* _Exercise description_
Transcribe all the entries word for word, omitting any pictures they contain.

* _Extracted data_

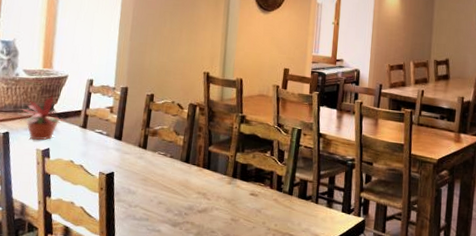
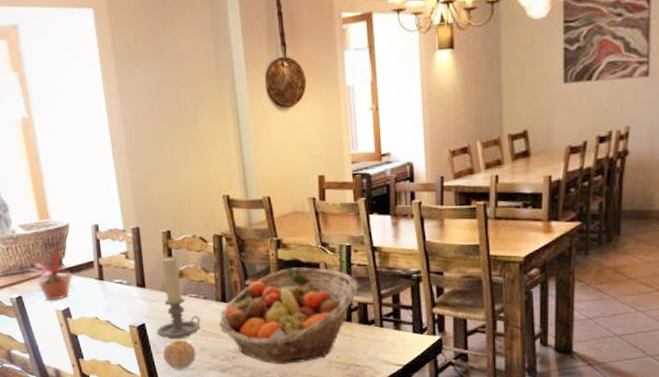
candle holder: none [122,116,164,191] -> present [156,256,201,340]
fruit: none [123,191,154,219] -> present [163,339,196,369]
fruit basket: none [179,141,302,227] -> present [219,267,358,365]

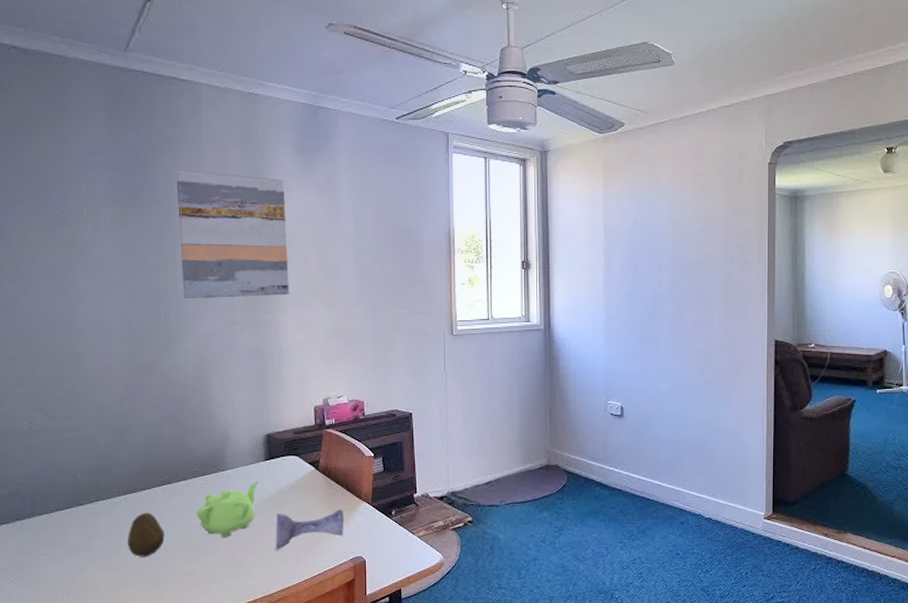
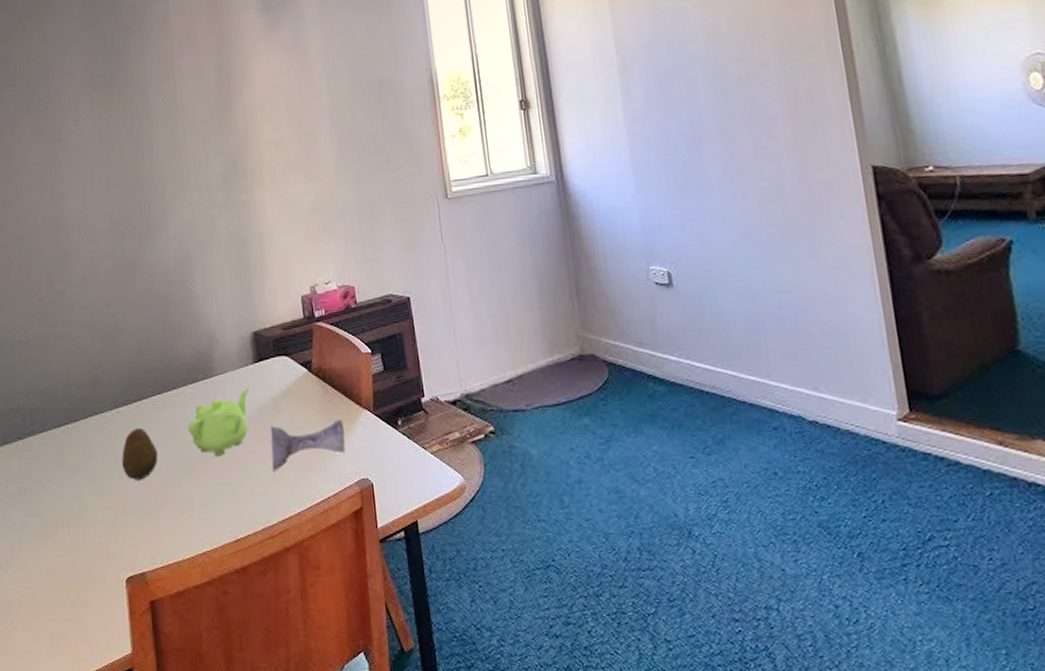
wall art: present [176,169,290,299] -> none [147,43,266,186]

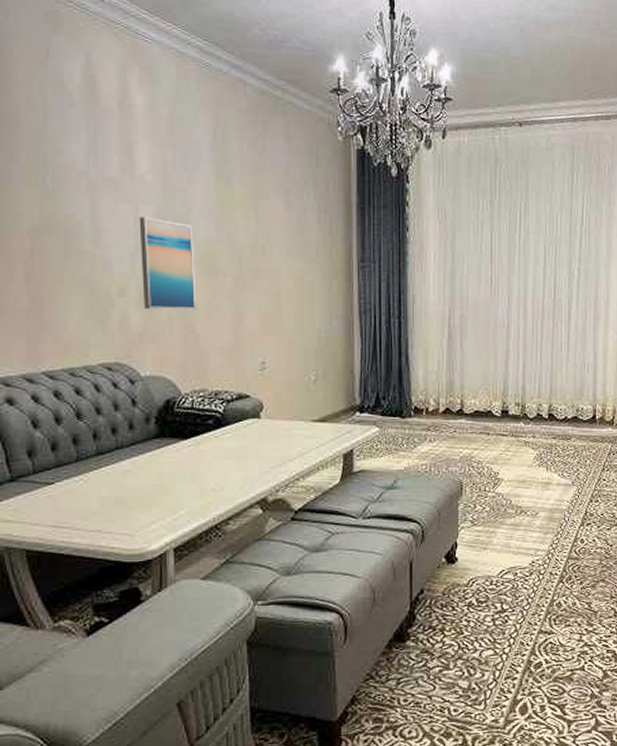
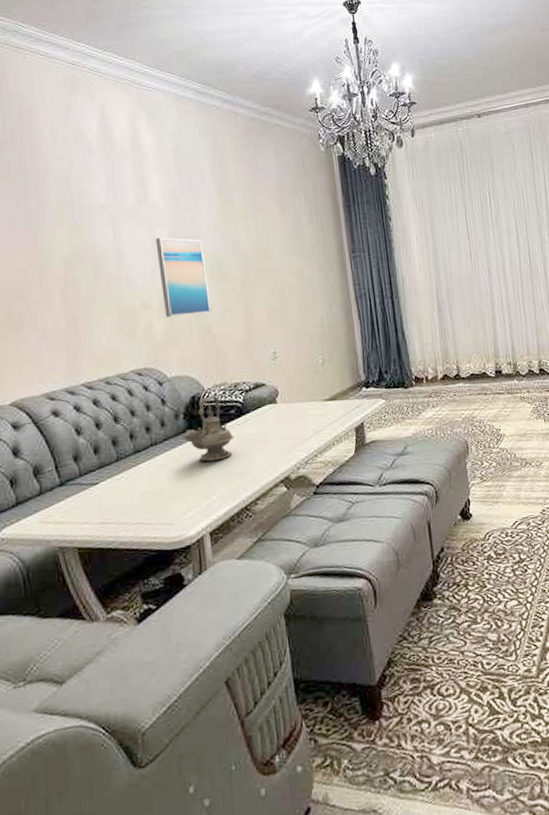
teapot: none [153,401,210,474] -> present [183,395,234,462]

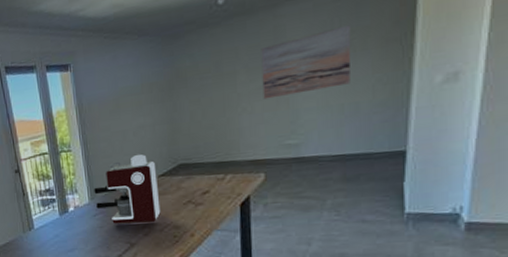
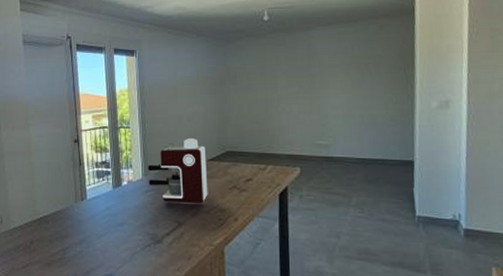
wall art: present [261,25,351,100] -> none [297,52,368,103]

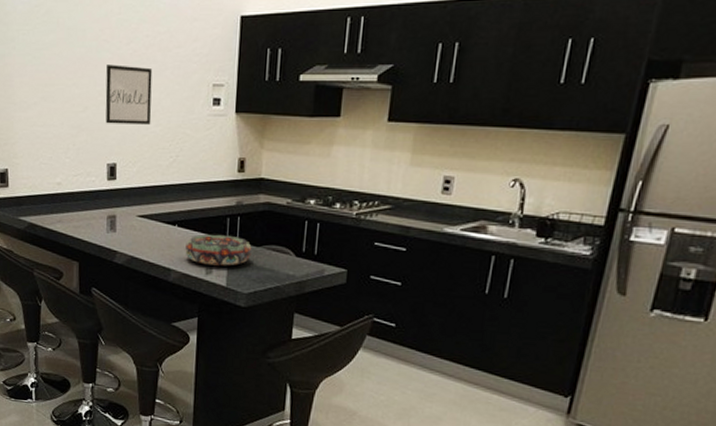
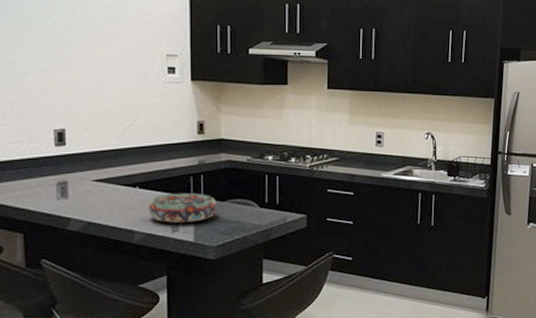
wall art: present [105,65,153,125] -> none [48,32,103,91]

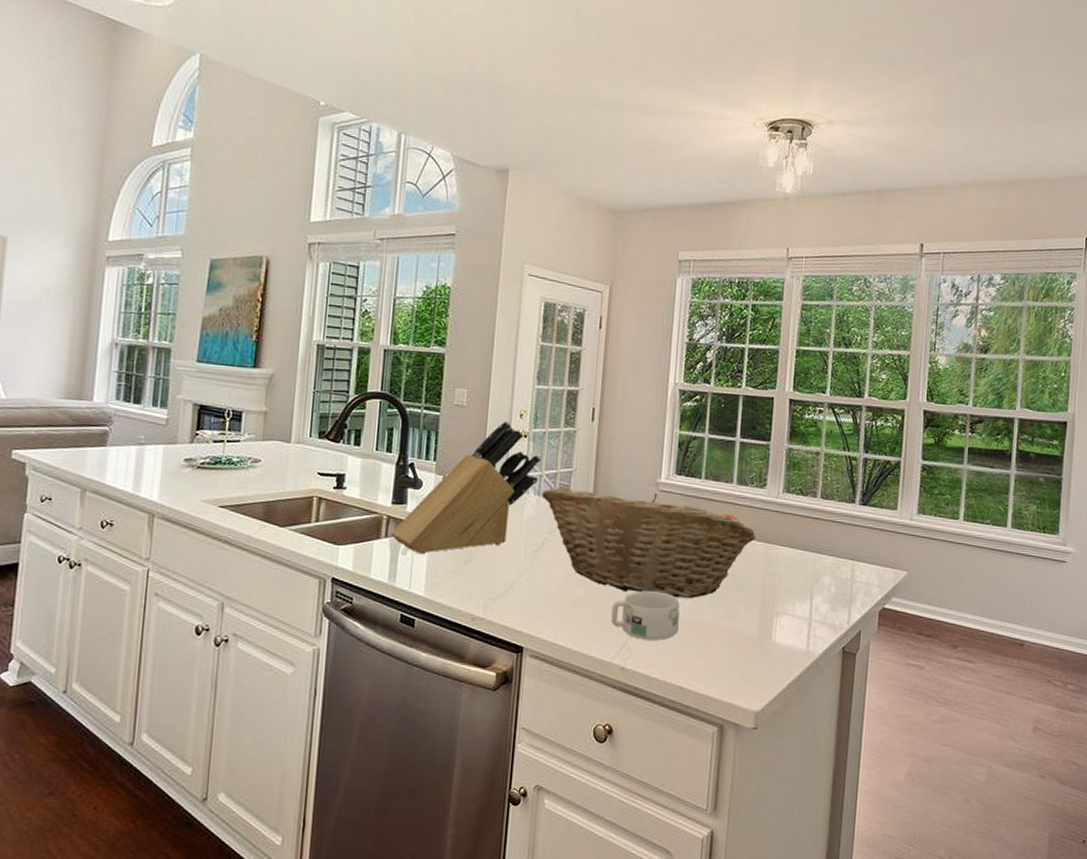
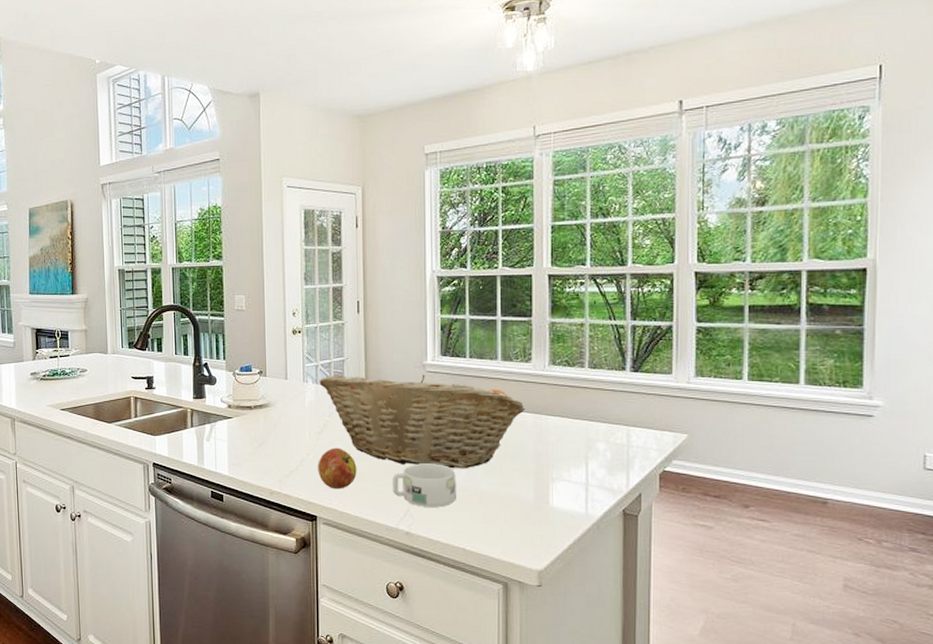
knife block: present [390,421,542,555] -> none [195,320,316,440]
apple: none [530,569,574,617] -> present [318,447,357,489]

* _Finished task_
candle holder: none [122,116,164,191] -> present [156,256,201,340]
fruit: none [123,191,154,219] -> present [163,339,196,369]
fruit basket: none [179,141,302,227] -> present [219,267,358,365]

wall art: present [176,169,290,299] -> none [147,43,266,186]

teapot: none [153,401,210,474] -> present [183,395,234,462]

wall art: present [261,25,351,100] -> none [297,52,368,103]

wall art: present [105,65,153,125] -> none [48,32,103,91]

knife block: present [390,421,542,555] -> none [195,320,316,440]
apple: none [530,569,574,617] -> present [318,447,357,489]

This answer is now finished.